• **DATA PROVIDED**
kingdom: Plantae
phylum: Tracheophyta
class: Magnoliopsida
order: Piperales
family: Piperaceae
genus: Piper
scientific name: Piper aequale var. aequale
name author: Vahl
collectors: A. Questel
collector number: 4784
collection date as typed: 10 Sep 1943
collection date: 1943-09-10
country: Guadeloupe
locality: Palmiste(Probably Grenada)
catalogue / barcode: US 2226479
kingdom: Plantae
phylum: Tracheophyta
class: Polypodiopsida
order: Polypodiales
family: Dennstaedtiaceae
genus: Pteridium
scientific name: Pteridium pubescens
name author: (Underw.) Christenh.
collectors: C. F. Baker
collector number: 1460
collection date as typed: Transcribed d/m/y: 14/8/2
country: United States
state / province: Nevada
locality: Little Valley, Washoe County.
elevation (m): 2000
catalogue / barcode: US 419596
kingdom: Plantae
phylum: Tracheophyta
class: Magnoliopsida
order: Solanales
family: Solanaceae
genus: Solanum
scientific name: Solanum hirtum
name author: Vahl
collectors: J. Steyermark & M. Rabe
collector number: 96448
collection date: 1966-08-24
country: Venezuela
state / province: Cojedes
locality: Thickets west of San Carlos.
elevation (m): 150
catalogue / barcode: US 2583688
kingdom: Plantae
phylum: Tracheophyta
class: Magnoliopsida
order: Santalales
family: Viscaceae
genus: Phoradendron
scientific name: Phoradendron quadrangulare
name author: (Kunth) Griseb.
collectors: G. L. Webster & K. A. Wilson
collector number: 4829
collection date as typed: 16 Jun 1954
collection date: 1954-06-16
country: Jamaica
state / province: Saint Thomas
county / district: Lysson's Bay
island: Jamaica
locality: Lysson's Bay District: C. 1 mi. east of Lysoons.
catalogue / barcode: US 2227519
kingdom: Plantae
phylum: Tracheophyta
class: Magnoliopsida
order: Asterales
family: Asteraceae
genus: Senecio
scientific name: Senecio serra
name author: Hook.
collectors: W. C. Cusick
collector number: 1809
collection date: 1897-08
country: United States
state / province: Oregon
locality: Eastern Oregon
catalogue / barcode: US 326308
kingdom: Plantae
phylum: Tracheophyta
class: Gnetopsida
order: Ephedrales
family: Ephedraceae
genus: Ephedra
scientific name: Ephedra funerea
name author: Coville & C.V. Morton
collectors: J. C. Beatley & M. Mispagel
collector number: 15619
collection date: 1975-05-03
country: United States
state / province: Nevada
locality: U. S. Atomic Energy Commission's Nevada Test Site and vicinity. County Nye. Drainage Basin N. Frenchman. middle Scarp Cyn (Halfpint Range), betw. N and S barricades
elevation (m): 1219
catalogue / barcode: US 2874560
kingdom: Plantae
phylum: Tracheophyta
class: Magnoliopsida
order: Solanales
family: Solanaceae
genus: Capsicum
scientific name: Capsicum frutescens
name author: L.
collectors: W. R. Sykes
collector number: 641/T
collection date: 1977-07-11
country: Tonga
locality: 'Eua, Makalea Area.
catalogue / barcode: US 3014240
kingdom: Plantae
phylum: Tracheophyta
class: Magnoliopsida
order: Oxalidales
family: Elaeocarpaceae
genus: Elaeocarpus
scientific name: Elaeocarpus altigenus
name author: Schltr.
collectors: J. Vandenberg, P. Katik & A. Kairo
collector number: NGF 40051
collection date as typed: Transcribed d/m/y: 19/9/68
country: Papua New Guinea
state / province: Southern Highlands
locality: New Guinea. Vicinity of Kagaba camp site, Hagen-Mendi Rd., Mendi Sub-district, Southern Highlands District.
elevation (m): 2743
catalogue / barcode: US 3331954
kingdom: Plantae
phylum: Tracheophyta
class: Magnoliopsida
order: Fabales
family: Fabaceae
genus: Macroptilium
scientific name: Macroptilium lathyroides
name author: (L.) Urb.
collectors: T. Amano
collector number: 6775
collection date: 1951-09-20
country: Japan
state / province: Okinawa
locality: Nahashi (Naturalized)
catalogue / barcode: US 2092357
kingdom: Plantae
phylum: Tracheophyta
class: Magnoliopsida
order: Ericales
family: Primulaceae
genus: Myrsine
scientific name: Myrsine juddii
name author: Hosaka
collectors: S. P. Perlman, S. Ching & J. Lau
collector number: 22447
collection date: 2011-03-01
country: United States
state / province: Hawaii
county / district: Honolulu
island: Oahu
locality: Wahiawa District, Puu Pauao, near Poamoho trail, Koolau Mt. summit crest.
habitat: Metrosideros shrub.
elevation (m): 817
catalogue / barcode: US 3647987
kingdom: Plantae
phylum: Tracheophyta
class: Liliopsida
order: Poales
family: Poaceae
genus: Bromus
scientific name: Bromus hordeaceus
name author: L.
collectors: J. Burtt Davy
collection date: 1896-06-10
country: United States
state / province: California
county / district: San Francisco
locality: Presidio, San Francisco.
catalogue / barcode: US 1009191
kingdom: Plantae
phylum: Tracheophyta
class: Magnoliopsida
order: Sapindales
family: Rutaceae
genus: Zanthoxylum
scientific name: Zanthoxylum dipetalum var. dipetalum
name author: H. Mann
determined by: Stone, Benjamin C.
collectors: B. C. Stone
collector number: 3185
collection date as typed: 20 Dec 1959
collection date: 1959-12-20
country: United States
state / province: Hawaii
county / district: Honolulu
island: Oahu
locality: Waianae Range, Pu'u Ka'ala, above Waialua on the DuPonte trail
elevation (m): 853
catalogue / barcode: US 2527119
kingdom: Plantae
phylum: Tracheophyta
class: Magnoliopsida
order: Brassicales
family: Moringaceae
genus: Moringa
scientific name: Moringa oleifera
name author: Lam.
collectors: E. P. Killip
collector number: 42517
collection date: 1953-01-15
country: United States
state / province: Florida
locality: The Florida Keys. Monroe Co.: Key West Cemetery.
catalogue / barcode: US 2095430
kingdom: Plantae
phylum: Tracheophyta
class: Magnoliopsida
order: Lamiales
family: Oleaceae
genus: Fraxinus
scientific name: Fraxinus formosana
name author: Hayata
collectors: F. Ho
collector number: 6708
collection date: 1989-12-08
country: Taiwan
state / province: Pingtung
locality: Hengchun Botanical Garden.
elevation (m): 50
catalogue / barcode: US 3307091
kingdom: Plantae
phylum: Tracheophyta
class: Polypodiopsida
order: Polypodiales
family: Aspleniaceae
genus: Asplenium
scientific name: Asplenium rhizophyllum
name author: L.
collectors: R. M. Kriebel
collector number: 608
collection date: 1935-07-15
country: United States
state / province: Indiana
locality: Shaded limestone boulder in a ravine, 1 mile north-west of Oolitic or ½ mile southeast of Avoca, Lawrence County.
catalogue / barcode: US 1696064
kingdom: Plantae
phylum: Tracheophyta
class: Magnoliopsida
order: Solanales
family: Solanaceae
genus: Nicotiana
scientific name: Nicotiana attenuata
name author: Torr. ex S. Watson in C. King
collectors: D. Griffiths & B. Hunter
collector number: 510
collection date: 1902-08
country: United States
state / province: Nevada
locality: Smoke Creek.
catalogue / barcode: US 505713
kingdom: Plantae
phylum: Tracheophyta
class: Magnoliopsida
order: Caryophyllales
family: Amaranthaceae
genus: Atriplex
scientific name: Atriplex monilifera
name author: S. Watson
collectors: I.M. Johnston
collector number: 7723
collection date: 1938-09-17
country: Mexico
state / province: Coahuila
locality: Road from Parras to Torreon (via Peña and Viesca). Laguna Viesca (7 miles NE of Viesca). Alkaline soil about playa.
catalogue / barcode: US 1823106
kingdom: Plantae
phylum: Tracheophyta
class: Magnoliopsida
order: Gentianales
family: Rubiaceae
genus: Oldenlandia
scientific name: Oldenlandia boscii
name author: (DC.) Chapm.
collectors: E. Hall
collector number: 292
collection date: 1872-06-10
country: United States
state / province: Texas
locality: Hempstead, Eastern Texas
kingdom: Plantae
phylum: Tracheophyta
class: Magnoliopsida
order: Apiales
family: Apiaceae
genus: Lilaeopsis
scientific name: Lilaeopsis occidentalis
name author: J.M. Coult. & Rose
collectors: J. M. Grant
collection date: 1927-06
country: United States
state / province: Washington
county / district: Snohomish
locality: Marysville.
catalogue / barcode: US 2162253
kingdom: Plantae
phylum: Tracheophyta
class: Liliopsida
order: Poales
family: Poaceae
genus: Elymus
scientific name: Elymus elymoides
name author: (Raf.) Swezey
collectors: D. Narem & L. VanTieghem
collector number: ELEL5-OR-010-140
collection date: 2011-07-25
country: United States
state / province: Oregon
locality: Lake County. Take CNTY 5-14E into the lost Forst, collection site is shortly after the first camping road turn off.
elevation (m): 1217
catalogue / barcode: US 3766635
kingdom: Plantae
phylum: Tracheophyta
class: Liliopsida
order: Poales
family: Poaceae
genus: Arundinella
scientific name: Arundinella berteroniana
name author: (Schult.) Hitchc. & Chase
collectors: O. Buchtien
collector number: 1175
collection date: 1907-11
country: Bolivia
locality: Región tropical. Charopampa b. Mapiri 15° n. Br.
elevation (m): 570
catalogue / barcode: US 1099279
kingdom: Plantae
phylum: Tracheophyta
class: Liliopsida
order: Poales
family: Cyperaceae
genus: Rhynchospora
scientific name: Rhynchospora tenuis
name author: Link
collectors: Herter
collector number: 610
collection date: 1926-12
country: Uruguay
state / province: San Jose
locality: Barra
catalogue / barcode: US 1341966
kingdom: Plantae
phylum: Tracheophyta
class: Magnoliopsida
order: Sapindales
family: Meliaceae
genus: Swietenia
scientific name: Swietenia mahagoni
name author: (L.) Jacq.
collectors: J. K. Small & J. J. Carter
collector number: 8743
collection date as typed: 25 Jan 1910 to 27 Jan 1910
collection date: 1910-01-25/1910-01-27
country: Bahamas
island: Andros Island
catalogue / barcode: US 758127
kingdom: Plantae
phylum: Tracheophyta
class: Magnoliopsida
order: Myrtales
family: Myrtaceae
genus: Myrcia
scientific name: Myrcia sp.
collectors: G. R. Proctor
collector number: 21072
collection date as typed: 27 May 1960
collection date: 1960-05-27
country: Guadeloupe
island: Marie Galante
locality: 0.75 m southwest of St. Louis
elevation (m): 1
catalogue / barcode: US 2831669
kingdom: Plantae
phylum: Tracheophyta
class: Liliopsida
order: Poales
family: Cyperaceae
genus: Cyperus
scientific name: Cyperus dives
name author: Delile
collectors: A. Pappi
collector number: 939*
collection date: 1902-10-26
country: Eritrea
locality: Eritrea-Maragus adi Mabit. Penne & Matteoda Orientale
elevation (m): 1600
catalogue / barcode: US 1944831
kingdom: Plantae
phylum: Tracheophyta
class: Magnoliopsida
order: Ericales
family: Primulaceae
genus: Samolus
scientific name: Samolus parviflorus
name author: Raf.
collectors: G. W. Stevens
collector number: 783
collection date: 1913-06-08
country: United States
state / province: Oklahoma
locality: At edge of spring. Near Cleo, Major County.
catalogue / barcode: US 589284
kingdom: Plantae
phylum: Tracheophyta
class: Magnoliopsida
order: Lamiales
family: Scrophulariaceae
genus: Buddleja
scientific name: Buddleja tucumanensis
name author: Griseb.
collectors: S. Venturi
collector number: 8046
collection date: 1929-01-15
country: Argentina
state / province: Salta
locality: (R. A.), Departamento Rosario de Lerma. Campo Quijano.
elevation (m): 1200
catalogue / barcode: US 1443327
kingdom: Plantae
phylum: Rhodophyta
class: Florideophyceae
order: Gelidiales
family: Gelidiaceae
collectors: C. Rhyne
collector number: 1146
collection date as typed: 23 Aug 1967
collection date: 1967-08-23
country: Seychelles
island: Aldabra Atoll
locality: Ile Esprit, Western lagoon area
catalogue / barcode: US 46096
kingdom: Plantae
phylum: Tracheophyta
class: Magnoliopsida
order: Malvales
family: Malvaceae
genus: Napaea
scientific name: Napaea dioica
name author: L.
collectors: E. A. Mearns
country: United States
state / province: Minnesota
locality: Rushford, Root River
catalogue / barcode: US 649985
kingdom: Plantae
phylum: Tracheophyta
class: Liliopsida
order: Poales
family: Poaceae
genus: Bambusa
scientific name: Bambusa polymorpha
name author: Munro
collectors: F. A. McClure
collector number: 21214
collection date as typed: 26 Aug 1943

• **WHAT TO DO**
Output, as a numbered list, the span of the entries that opens with the line containing "elevation (m): 2743" and closes with the line containing "catalogue / barcode: US 2092357", with both of those lines included and any blank lines omitted.

• **SOLUTION BELOW**
1. elevation (m): 2743
2. catalogue / barcode: US 3331954
3. kingdom: Plantae
4. phylum: Tracheophyta
5. class: Magnoliopsida
6. order: Fabales
7. family: Fabaceae
8. genus: Macroptilium
9. scientific name: Macroptilium lathyroides
10. name author: (L.) Urb.
11. collectors: T. Amano
12. collector number: 6775
13. collection date: 1951-09-20
14. country: Japan
15. state / province: Okinawa
16. locality: Nahashi (Naturalized)
17. catalogue / barcode: US 2092357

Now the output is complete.